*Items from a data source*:
---

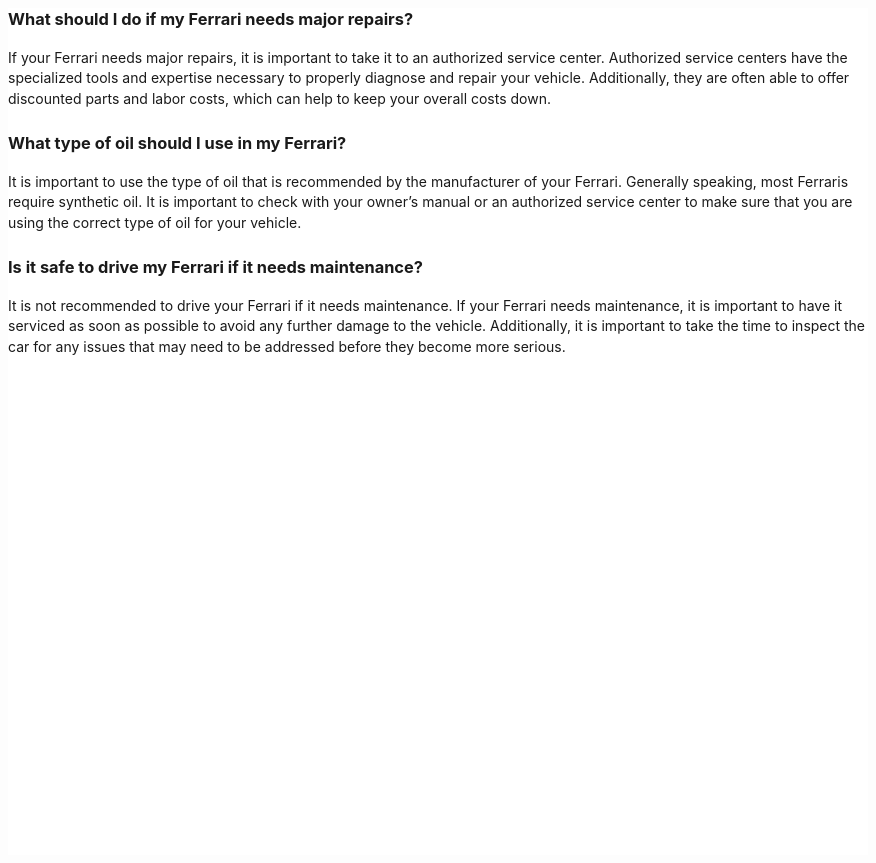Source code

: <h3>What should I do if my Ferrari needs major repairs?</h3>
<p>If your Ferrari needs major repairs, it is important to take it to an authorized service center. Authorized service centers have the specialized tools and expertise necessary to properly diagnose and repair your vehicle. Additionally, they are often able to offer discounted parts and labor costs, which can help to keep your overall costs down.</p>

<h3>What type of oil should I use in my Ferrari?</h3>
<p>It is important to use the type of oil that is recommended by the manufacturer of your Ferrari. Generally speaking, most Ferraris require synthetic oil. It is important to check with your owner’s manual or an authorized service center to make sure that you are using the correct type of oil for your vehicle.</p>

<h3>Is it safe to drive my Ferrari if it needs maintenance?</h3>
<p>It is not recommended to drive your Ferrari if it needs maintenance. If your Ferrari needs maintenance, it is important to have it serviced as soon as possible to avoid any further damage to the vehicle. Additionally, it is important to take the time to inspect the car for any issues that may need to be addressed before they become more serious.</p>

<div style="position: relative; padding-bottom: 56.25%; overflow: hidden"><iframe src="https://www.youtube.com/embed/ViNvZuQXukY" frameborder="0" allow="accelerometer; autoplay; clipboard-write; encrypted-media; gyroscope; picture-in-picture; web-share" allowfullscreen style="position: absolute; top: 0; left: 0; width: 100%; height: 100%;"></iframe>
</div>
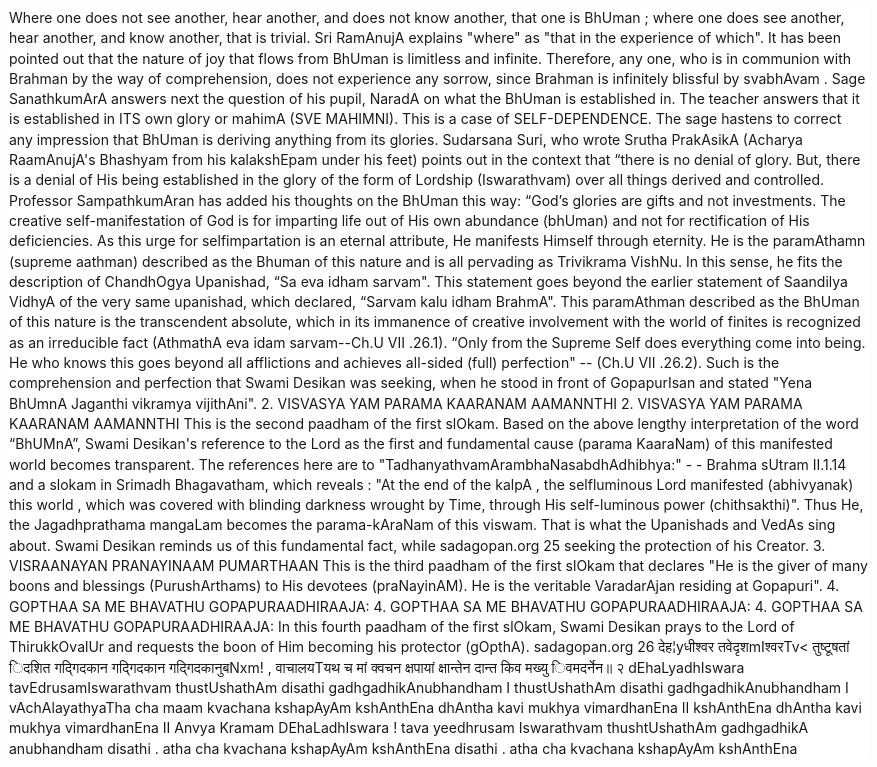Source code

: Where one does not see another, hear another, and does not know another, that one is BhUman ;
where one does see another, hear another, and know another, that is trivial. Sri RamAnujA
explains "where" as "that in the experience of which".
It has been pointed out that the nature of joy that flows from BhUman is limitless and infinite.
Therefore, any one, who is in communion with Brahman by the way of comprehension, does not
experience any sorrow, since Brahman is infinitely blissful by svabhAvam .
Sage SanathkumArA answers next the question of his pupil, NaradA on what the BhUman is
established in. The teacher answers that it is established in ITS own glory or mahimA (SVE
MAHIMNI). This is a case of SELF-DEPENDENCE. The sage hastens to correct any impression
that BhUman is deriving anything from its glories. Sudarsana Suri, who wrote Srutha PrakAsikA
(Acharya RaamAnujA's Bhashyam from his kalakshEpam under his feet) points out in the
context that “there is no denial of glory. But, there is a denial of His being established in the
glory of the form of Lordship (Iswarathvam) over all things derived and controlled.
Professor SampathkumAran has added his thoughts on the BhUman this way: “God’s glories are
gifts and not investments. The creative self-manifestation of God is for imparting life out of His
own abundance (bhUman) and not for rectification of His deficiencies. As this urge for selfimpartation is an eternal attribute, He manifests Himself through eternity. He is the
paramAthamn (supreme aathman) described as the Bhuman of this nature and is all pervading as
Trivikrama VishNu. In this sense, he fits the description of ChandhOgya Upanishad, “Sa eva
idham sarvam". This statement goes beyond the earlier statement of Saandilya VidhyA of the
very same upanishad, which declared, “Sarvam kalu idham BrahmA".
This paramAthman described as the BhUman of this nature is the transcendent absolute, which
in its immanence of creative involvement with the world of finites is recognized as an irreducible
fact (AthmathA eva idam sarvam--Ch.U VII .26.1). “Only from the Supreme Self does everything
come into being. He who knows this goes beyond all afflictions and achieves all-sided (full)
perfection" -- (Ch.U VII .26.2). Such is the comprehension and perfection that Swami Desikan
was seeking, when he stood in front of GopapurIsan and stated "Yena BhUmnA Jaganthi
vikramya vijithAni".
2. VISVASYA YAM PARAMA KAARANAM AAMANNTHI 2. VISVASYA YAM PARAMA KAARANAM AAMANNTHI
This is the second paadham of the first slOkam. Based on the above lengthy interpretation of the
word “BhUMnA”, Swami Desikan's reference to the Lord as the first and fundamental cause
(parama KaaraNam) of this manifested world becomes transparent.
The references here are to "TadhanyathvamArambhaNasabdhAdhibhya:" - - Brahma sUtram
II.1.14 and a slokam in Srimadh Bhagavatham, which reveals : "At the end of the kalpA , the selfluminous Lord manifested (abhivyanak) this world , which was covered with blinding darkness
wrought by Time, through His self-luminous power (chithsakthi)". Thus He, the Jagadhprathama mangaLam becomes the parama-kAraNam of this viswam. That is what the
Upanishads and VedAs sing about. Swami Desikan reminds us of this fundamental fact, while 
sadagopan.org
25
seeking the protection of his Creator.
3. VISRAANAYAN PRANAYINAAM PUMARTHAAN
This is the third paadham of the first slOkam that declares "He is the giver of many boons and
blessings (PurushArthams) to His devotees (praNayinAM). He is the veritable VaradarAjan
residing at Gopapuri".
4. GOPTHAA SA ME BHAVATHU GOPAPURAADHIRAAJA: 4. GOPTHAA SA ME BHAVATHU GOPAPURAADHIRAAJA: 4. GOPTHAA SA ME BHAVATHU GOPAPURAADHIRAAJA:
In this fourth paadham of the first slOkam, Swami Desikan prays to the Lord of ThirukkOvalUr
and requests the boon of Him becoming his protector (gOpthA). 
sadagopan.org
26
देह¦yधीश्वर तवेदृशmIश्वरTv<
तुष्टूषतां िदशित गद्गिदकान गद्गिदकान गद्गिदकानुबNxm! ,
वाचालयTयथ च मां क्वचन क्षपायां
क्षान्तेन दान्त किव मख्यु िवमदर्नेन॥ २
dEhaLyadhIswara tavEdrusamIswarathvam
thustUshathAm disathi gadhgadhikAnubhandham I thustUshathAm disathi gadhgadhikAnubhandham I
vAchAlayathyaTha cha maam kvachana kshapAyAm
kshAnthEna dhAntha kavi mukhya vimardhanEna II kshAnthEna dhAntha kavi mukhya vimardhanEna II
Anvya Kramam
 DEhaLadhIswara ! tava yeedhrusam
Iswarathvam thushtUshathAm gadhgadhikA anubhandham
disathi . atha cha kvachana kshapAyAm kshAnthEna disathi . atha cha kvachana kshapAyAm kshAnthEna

---

*TASK ITEM*: Identify each line above that contains the word "kshapAyAm", and copy those lines. Case counts when matching.

*EXERCISE RESPONSE*:
vAchAlayathyaTha cha maam kvachana kshapAyAm
disathi . atha cha kvachana kshapAyAm kshAnthEna disathi . atha cha kvachana kshapAyAm kshAnthEna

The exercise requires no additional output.